Beispiel 1.3: Talentmanagement als Teil der Unternehmensstrategie »Global Champion« von Traton SE
Anfang 2016 stand die neu gegründete Volkswagen Truck & Bus GmbH, jetzt Traton SE, vor der Herausforderung, die bisher eigenständigen Unternehmen Scania, MAN Truck & Bus und die frühere VW-LKW-Sparte Volkswagen Caminhões e Ônibus so aufzustellen, dass sie im globalen Wettbewerb eine Spitzenposition einnehmen und »Global Champion« sein kann. Die Strategie war, im Bereich »Transportation Mobility« zukünftig zu den profitabelsten Truck- und Busherstellern weltweit zu gehören. Hierzu sollte die globale Präsenz verstärkt, Skaleneffekte genutzt und eine gemeinsame neue Kultur der Zusammenarbeit der bisherigen Wettbewerber aufgebaut werden. Das Talentmanagement wurde als entscheidender Hebel identifiziert, um einen Transformationsprozess zu starten. Gemeinsam mit der ersten Führungsebene unterhalb der Personalvorstände der Marken wurde deshalb in einem iterativen Prozess entwickelt, was das gemeinsame Verständnis von Talentmanagement sein sollte. Digitalisierung, technische Innovation, Internationalisierung sowie der verbesserte Austausch wurden als Kernaufgaben identifiziert. Das entwickelte Talentmanagement konzentriert sich nun auf drei Aspekte: ein markenübergreifendes Kompetenzmanagement, der Austausch von Toptalenten und ihre Sichtbarkeit sowie die Etablierung von markenübergreifenden Talent Pools auf Gruppenebene für die Nachfolge- und Rotationsplanung über Unternehmensgrenzen hinweg. Jedes der Themen wurde mit konkreten Handlungsfeldern sowie Konzepten und Maßnahmen für das Personalmanagement ausgearbeitet, um einen Beitrag zur Global-Champion-Strategie zu leisten (vgl. Intra & Hofmann, 2019, S. 50 ff.).

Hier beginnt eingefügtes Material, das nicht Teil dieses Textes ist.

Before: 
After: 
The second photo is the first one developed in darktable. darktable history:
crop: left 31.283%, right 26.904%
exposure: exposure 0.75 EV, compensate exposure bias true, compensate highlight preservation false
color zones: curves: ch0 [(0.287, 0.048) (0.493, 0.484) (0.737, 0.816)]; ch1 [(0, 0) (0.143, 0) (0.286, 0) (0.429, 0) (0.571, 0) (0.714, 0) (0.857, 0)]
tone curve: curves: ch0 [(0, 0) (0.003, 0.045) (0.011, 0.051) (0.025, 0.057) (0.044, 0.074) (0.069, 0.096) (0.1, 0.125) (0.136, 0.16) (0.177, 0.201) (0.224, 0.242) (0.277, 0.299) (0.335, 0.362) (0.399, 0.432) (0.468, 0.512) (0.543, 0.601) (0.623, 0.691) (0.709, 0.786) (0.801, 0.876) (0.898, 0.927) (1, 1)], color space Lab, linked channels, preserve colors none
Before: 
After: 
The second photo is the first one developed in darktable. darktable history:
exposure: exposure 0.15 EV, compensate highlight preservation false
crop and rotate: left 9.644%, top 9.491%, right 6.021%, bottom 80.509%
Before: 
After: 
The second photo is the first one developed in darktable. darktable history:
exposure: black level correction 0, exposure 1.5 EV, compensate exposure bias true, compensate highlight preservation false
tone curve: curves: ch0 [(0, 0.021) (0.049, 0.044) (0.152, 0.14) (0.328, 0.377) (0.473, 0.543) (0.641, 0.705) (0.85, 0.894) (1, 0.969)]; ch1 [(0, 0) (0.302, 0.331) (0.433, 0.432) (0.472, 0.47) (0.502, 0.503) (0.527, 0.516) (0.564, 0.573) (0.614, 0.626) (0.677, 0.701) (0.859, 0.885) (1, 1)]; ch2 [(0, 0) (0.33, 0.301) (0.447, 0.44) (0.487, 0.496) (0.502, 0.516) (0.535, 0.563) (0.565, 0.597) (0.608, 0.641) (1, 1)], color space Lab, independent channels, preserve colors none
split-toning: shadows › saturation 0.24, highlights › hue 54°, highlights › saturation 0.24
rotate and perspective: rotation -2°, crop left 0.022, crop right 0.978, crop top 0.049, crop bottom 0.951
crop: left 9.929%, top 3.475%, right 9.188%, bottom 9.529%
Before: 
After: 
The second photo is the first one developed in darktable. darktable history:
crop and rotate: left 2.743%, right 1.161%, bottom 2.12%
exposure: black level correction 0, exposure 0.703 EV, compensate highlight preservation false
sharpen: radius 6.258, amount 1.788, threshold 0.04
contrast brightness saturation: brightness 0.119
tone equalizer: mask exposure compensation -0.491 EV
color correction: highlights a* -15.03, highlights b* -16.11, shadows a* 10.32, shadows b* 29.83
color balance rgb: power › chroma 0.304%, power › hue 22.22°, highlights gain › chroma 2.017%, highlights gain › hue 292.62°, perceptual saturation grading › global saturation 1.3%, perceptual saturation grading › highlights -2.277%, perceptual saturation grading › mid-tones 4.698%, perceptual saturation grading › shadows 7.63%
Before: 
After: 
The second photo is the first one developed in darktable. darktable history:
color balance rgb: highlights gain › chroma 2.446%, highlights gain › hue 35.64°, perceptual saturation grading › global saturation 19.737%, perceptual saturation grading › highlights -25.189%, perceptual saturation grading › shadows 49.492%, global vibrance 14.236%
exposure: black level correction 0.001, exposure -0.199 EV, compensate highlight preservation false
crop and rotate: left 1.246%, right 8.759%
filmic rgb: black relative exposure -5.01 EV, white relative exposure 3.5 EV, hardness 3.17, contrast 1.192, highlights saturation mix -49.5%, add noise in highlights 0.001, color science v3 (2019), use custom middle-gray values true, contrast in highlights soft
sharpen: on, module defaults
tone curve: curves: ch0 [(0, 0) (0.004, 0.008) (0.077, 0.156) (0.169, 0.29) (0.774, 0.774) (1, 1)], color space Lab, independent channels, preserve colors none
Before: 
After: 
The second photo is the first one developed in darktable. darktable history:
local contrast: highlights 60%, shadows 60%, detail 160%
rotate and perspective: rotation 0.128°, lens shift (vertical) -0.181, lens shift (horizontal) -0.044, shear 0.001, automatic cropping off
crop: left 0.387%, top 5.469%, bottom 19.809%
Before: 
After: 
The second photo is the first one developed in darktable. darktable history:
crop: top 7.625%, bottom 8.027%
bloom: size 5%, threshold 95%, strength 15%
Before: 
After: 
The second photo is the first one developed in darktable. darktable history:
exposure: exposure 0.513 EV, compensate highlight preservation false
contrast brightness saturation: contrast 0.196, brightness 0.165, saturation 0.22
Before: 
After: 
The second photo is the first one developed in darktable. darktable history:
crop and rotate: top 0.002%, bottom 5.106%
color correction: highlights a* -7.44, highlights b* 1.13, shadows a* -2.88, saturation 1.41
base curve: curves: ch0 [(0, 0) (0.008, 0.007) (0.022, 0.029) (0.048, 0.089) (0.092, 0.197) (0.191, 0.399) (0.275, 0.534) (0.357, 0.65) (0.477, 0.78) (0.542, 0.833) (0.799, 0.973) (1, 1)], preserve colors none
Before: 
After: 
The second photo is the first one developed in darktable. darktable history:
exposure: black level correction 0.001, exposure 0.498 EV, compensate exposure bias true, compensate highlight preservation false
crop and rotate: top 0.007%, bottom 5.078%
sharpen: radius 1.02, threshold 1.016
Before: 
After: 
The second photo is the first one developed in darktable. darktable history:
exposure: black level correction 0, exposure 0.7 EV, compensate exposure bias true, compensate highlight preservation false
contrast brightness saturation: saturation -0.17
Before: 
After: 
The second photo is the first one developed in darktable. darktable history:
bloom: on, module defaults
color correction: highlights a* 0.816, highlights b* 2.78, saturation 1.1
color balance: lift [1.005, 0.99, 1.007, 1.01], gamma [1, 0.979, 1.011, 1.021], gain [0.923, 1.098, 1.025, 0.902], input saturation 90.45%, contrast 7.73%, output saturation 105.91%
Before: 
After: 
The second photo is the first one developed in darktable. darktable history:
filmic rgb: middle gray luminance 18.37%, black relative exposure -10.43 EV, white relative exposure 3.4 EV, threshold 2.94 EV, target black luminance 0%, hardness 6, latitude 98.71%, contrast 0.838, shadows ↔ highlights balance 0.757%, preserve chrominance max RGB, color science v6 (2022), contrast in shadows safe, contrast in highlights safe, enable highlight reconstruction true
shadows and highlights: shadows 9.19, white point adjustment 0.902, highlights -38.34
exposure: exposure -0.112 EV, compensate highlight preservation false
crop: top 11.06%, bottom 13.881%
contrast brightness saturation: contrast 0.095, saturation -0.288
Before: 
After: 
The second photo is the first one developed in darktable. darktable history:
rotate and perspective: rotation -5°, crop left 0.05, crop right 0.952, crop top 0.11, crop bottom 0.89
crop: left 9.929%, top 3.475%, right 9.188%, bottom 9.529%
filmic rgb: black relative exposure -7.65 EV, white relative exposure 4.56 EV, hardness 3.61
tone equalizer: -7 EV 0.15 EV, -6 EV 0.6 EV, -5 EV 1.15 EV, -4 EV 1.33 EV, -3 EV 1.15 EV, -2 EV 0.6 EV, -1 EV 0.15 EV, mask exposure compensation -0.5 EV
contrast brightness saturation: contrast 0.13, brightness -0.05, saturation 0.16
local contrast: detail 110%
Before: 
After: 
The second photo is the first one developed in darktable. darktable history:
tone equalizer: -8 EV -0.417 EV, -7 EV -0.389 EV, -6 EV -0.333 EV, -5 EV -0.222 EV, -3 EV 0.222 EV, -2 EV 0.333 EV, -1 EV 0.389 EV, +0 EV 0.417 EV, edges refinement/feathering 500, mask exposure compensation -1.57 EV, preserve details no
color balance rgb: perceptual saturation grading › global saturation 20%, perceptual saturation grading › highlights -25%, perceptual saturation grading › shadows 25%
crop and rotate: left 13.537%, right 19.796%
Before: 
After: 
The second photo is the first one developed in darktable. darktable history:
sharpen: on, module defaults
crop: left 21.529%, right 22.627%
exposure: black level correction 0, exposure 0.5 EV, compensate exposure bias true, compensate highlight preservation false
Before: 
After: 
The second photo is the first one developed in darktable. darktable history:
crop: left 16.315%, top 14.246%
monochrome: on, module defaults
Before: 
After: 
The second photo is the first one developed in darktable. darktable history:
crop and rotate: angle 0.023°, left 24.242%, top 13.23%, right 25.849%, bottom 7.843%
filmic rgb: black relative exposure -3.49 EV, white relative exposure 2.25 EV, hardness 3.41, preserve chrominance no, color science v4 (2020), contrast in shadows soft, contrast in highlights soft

Ausgehend von der Unternehmensstrategie ermittelt HR die Relevanz für das Personalmanagement, hieraus werden konkrete Maßnahmen abgeleitet und geprüft, ob es eine Rückwirkung auf die Unternehmensstrategie gibt. So sind etwa zur Umsetzung einer neuen Fertigungstechnologie umfangreiche Qualifizierungsmaßnahmen der Mitarbeiter erforderlich, die aber im Businessplan bislang nicht berücksichtigt waren. Die Qualifizierung beansprucht Zeit und Geld. Beides ist zusätzlich in den Businessplan einzuarbeiten. Das verschiebt zwar den vorgesehenen Break-even-point, der Businessplan ist nach dieser Anpassung aber auch wesentlich realistischer. Die so entwickelten einzelnen Maßnahmen werden zusammengefasst zu einer Personalmanagementstrategie, die zusätzlich weitere Rahmenbedingungen berücksichtigt. Dies können bspw. die Verfügbarkeit bestimmter Fachkräfte für die vorgesehenen Einstellungen sein, die interne und externe demografische Entwicklung und deren Einfluss auf die Verfügbarkeit von Personal oder die voraussichtliche Gehaltsentwicklung der kommenden Jahre. Insgesamt wird daraus eine, mit internen Erfordernissen und externen Rahmenbedingungen abgestimmte Strategie. Abschließend muss der Personalbereich prüfen, inwieweit er quantitativ und qualitativ in der Lage ist, die daraus resultierenden Aufgaben zu stemmen.